Segundo a Semad, os dois homens entraram no Ribeirão João Leite nas proximidades da estação de tratamento de água e subiram em direção à barragem para realizar a pesca com arpão. “Por normas de segurança, a unidade não é aberta ao público e a entrada dessas pessoas não foi autorizada”, disse a pasta em nota. Já a Saneago explicou que, embora os relatórios produzidos diariamente pela equipe de vigilantes tenham apontado 180 infrações cometidas por pescadores na área do reservatório em 2023, até o último sábado (30), quando o Valmir dos Santos submergiu, não havia nenhum registro de pesca abaixo da barragem desde o início da operação na unidade.
Lazer
Desde o enchimento total da barragem em 2011 há um grande debate sobre a possibilidade de uso das águas do reservatório para atividades de lazer. A expectativa aumentou em 2022 quando a Semad abriu consulta pública para Planos de Uso Público e de Manejo do Pejol e do Peamp, unidades de conservação (UCs) que integram a área de influência da barragem do Ribeirão João Leite. Esses planos são documentos que servem como referência para as decisões de manejo, identifica o seu propósito e os recursos das áreas de UCs.

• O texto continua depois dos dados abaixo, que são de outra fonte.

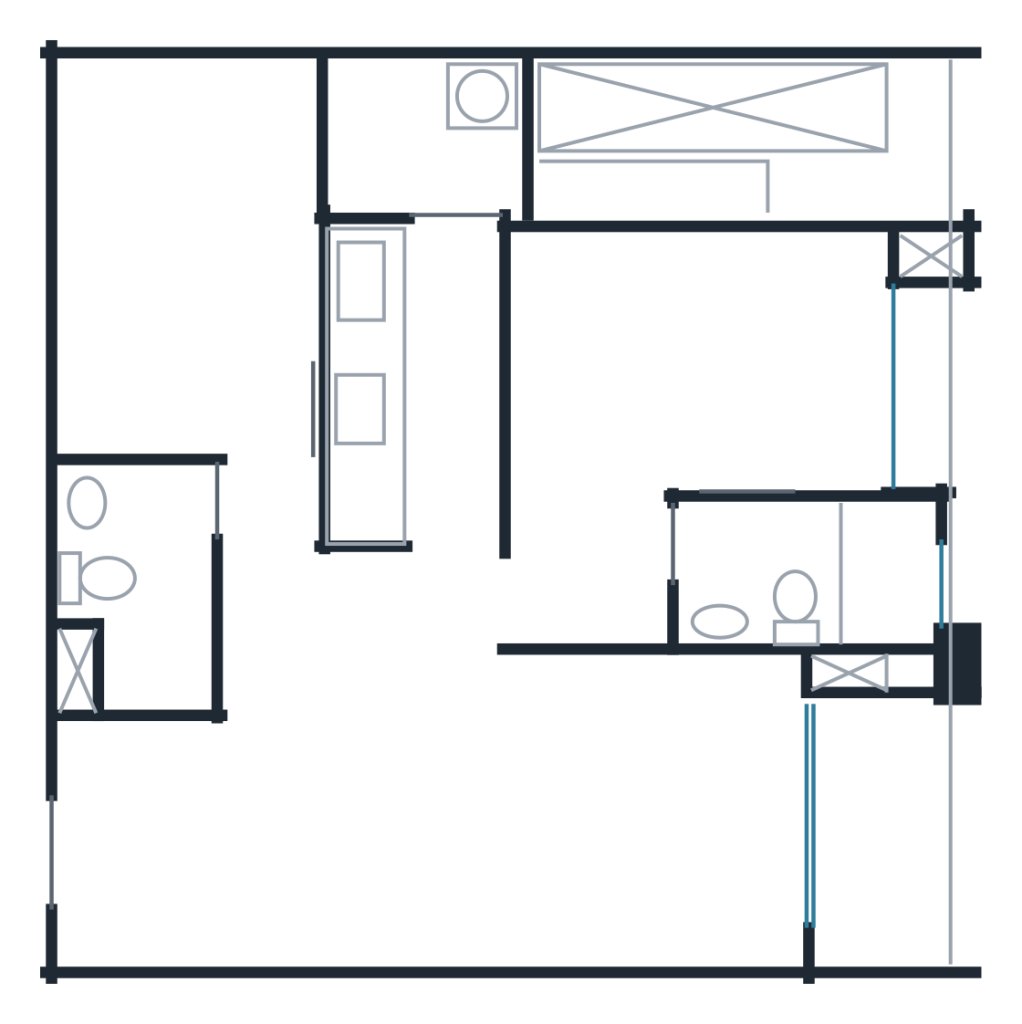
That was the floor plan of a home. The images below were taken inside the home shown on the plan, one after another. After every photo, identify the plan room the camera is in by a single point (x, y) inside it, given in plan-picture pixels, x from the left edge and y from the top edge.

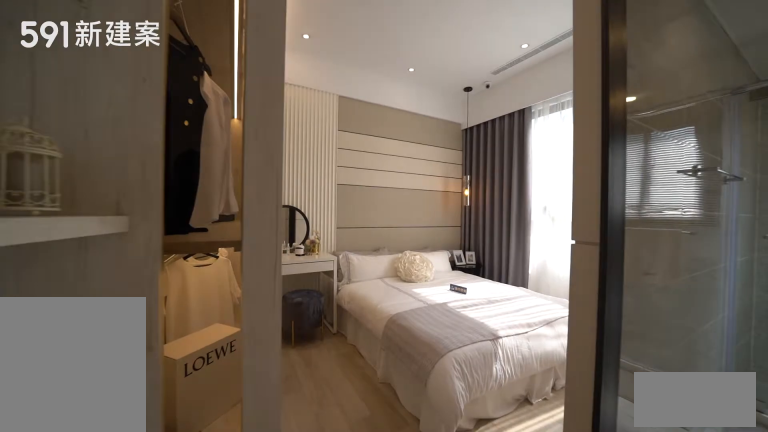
(674, 398)
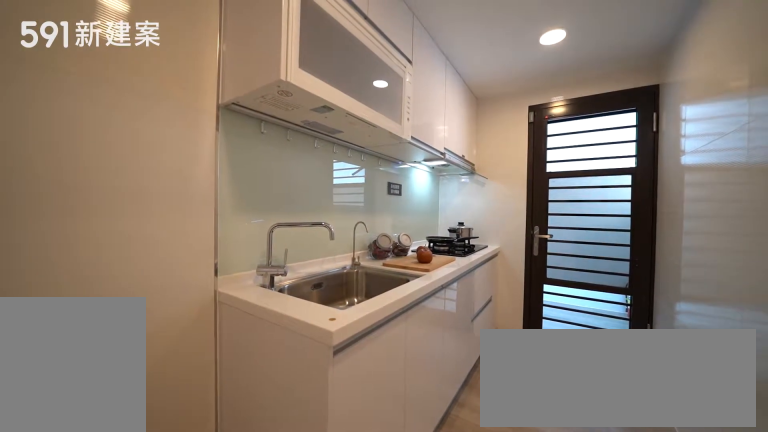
(412, 385)
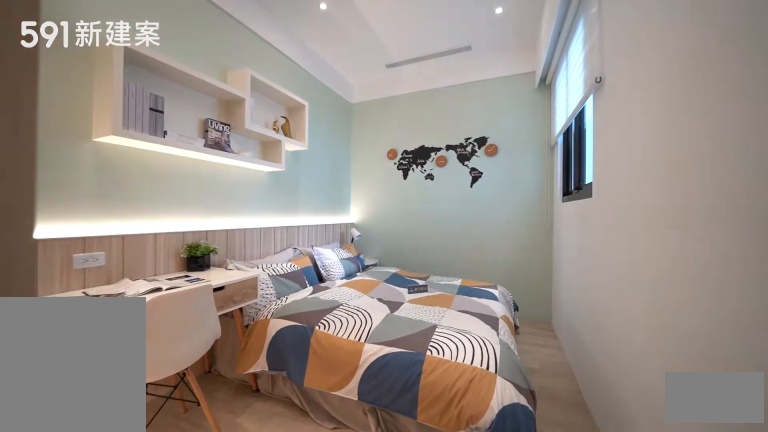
(186, 255)
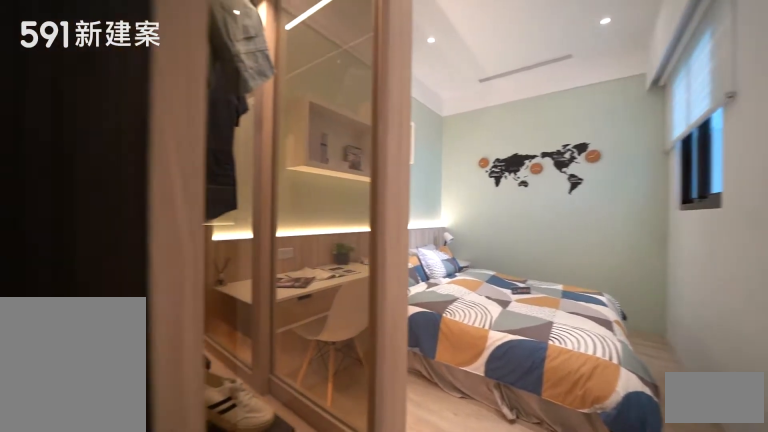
(186, 255)
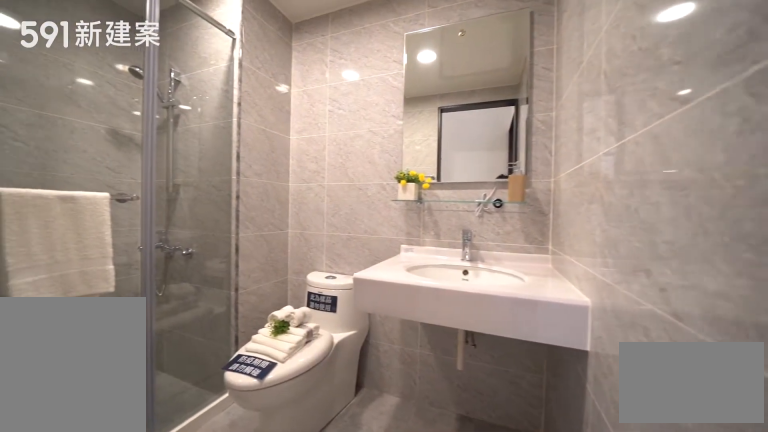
(129, 583)
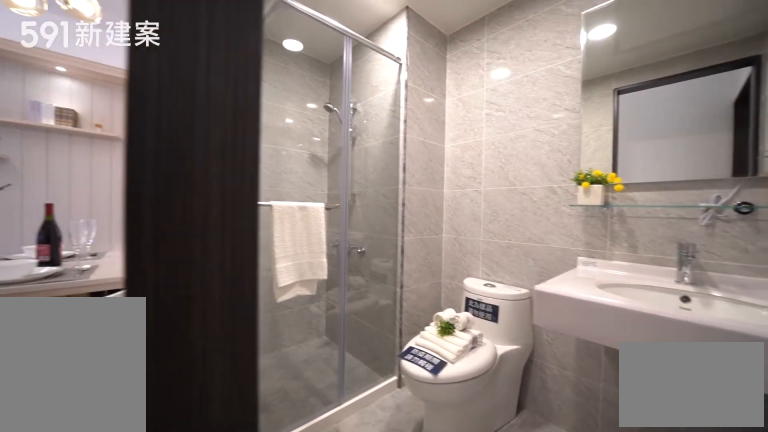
(129, 583)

A proposta foi rechaçada por ambientalistas durante a audiência pública realizada em abril de 2022. Presidente da Associação para Recuperação e Conservação do Ambiente (Arca), Gerson Neto manifestou a sua indignação. “O lago não é para uso de lazer, mas para que a população tenha uma água de qualidade num melhor nível possível. O nosso principal manancial de captação corre o risco de ser ameaçado por atividades econômicas que vão favorecer alguns poucos”, afirmou à época. O delegado Luziano Carvalho, concorda. “Qualquer atividade socioeconômica não pode ter conflito com o uso de água para abastecimento público. Isso é um princípio adotado no mundo inteiro. Se for para explorar turisticamente, não serve para abastecer a população.”

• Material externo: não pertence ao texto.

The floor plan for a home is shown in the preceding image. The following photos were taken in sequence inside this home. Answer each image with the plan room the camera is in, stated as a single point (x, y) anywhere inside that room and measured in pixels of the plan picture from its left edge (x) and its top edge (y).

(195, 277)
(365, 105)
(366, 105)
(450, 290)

A proposta da Semad está vinculada ao regime de concessão que a pasta contratou junto ao Banco Nacional de Desenvolvimento Econômico (BNDES) para viabilizar a gestão, por empresas privadas, de parques estaduais goianos. Esta semana, a secretaria informou que os planos de manejo estão sendo aperfeiçoados. “Em razão da troca de governo, o BNDES atrasou a assinatura do novo contrato e, por consequência, a retomada dos estudos para a concessão”, explicou em nota. Conforme a Semad, a consultoria contratada pelo BNDES assinou contrato em novembro último e já reiniciou os estudos. “A previsão de início da revisão dos estudos do Peamp e do Pejol é para o segundo semestre de 2024.”
A ApaJol possui aproximadamente 720 km² e abrange os municípios de Goiânia, Terezópolis de Goiás, Goianápolis, Nerópolis, Anápolis, Campo Limpo de Goiás e Ouro Verde de Goiás. Já foram catalogadas na região 409 espécies de animais, 286 delas aves. Embora esteja inserida no bioma Cerrado, nas duas UCs há predominância de florestas estacionais semideciduais, 84,28% do Peamp e 50,52% do Pejol. O restante do último já está antropizado. Prefeituras e grandes investidores aguardam a definição dos planos de uso e manejo com grande interesse. Há ocorrência de empreendimentos clandestinos na região.